Bahu Wening melengkung turun. Bapak bukan lelaki yang mudah mengalah dalam negosiasi meskipun dengan anak sendiri, tetapi Wening harus mencoba semampunya. Gadis itu segera merapikan semua pemberian Mas Bagus.

💌

Seperangkat alat salat berbahan katun sutra, satu set kebaya putih gading penuh payet, seperangkat kit riasan berbentuk koper mungil berbahan aluminium, dan sepasang sandal manis berhias mutiara dengan hak 5 cm. Ketika semua itu dimasukkan ke kamar oleh Bapak dan Ibu, Wening hanya bisa berdiri melongo di pintu.

Belum berhenti di situ, Bapak mengangkut satu bingkisan besar berisi aneka camilan yang disusun sedemikian hingga menyerupai bingkisan hari raya. Kemudian, barulah Ibu menutup pintu. Tiba-tiba Wening merasa kamarnya menjadi sesak.

"Dilihat dulu, Ning. Kalau ada yang kamu ndak cocok, nanti Bapak tukar ke tokonya di Malang Plaza alun-alun," begitu kata Bapak, sambil duduk di kursi belajar.

Pandangan Wening memindai barang-barang itu satu-persatu tanpa menyentuhnya, lalu berakhir di senyuman Bapak yang tetap hangat meski bermandikan keringat. Bapak bahkan belum sempat bersiap-siap untuk prosesi siraman.

Bagi Wening, semuanya tidak cocok. Jika boleh, Wening ingin meminta stetoskop Littmann yang terbaik, sebab selama ini dia harus bersabar menunggu giliran menggunakan stetoskop bersama inventaris lab. Pasti lebih mudah jika dia membawa stetoskop sendiri. Atau setidaknya Wening ingin bilang bahwa beberapa scalpel dan pinsetnya hilang saat bedah kadaver. Namun, Bapak pasti marah jika tahu peralatan itu hilang karena kebiasaan Wening meminjamkan barang kepada teman yang butuh.

Sekali lagi, gadis itu memandangi semuanya sebelum memutuskan sesuatu. "Ehm, Wening ambil mukenanya saja boleh, Pak? Lumayan buat salat hari raya."

"Mukena saja?" Kening Bapak berkerut.

Wening buru-buru menambahkan sambil menunjuk bingkisan. "Sama kuenya. Wening mau kuenya." Setidaknya camilan itu bisa dia bawa ke kelas, pasti ludes dalam sekejap.

"Sing liyane piye [Yang lainnya bagaimana]?" Kerutan di kening Bapak bertambah.

Wening melirik Ibunya yang hanya bergeming pasrah, sebelum memberanikan diri untuk menggeleng. Samar dan sopan. "Wening ... ngapunten, Pak, tapi Wening ndak ada waktu buat memakai itu semua. Apa ndak bisa dikembalikan saja? Nanti Wening sendiri yang bawa ke tokonya, ngapunten, Pak ...."

Keheningan panjang memenuhi kamar. Hanya suara-suara aktivitas di luar kamar yang terdengar.

Bahu Bapak melengkung turun diiringi embusan napas panjang.

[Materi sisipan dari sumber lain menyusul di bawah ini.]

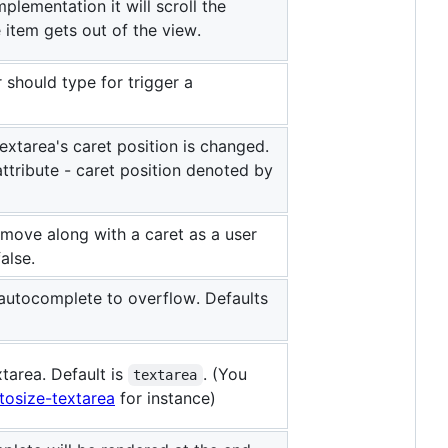
mplementation it will scroll the
item gets out of the view.
 should type for trigger a
textarea's caret position is changed.
 attribute - caret position denoted by
l move along with a caret as a user
alse.
autocomplete to overflow. Defaults
tarea. Default is
. (You
textarea
tosize-textarea
for instance)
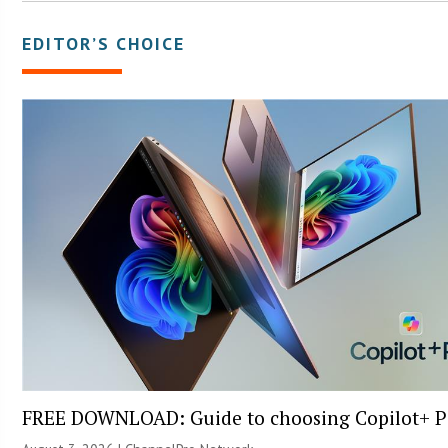
EDITOR’S CHOICE
FREE DOWNLOAD: Guide to choosing Copilot+ P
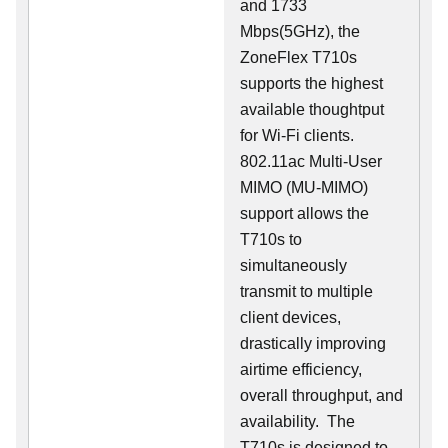
and 1733
Mbps(5GHz), the
ZoneFlex T710s
supports the highest
available thoughtput
for Wi-Fi clients.
802.11ac Multi-User
MIMO (MU-MIMO)
support allows the
T710s to
simultaneously
transmit to multiple
client devices,
drastically improving
airtime efficiency,
overall throughput, and
availability. The
T710s is designed to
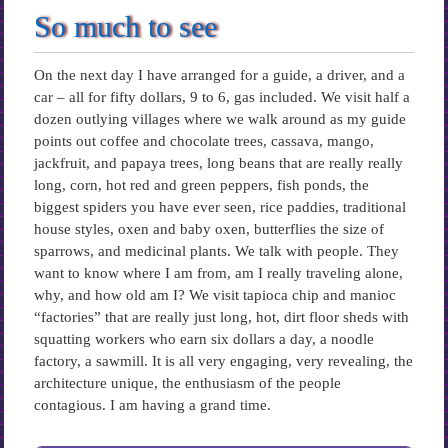
So much to see
On the next day I have arranged for a guide, a driver, and a
car – all for fifty dollars, 9 to 6, gas included. We visit half a
dozen outlying villages where we walk around as my guide
points out coffee and chocolate trees, cassava, mango,
jackfruit, and papaya trees, long beans that are really really
long, corn, hot red and green peppers, fish ponds, the
biggest spiders you have ever seen, rice paddies, traditional
house styles, oxen and baby oxen, butterflies the size of
sparrows, and medicinal plants. We talk with people. They
want to know where I am from, am I really traveling alone,
why, and how old am I? We visit tapioca chip and manioc
“factories” that are really just long, hot, dirt floor sheds with
squatting workers who earn six dollars a day, a noodle
factory, a sawmill. It is all very engaging, very revealing, the
architecture unique, the enthusiasm of the people
contagious. I am having a grand time.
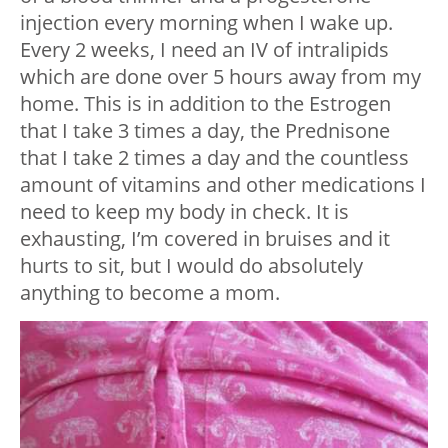
injection every morning when I wake up.
Every 2 weeks, I need an IV of intralipids
which are done over 5 hours away from my
home. This is in addition to the Estrogen
that I take 3 times a day, the Prednisone
that I take 2 times a day and the countless
amount of vitamins and other medications I
need to keep my body in check. It is
exhausting, I’m covered in bruises and it
hurts to sit, but I would do absolutely
anything to become a mom.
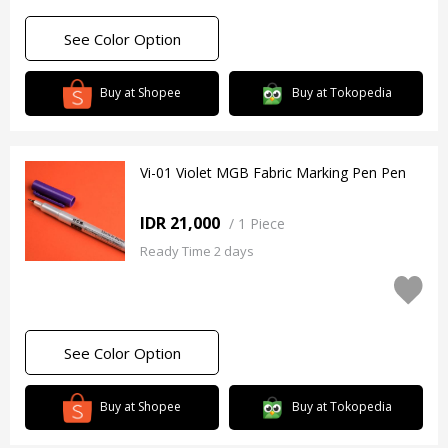
See Color Option
Buy at Shopee
Buy at Tokopedia
Vi-01 Violet MGB Fabric Marking Pen Pen
IDR 21,000
/
1 Piece
Ready Time 2 days
See Color Option
Buy at Shopee
Buy at Tokopedia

Bapak mengusap peluh yang menuruni dahinya, dan Wening hanya sanggup menundukkan kepala, berkubang dalam rasa bersalahnya sendiri.

"Nduk," panggil Bapak pelan, "kamu ndak melakukan ini buat dirimu sendiri. Tapi buat Yasmin. Buat adikmu yang butuh restu dari keluarga kita, terutama dari para sesepuh. Semua seserahan ini mau kamu apakan setelahnya, monggo, Nduk. Bapak ndak melarang, ini semua sudah jadi hakmu."

"Mau dikembalikan ke toko atau dijual lagi boleh, Ning," tambah Ibu.

Wening mengangkat wajahnya dan tersenyum samar.

"Pak, Bu, sebenarnya Wening ini ndak keberatan dengan seserahan. Cuman, Wening rasa ndak perlu sampai membuat Yasmin sungkem berlutut di kaki Wening, apalagi dilihat semua orang seperti itu. Kalau tujuannya supaya keluarga dan para sesepuh ngerti Wening ini ikhlas dilangkahi Yasmin, apa ndak ada cara lain, Pak, Bu?"

Bapak terdiam, tampaknya mempertimbangkan ucapan putri sulungnya. "Wis, kamu maunya piye, Ning?"

"Apa saja yang ndak melibatkan Yasmin. Biar Wening saja yang mengerjakannya. Mungkin Wening boleh ikut ngasih kata-kata sambutan setelah Bapak? Nanti Wening susun teks pidatonya, singkat saja."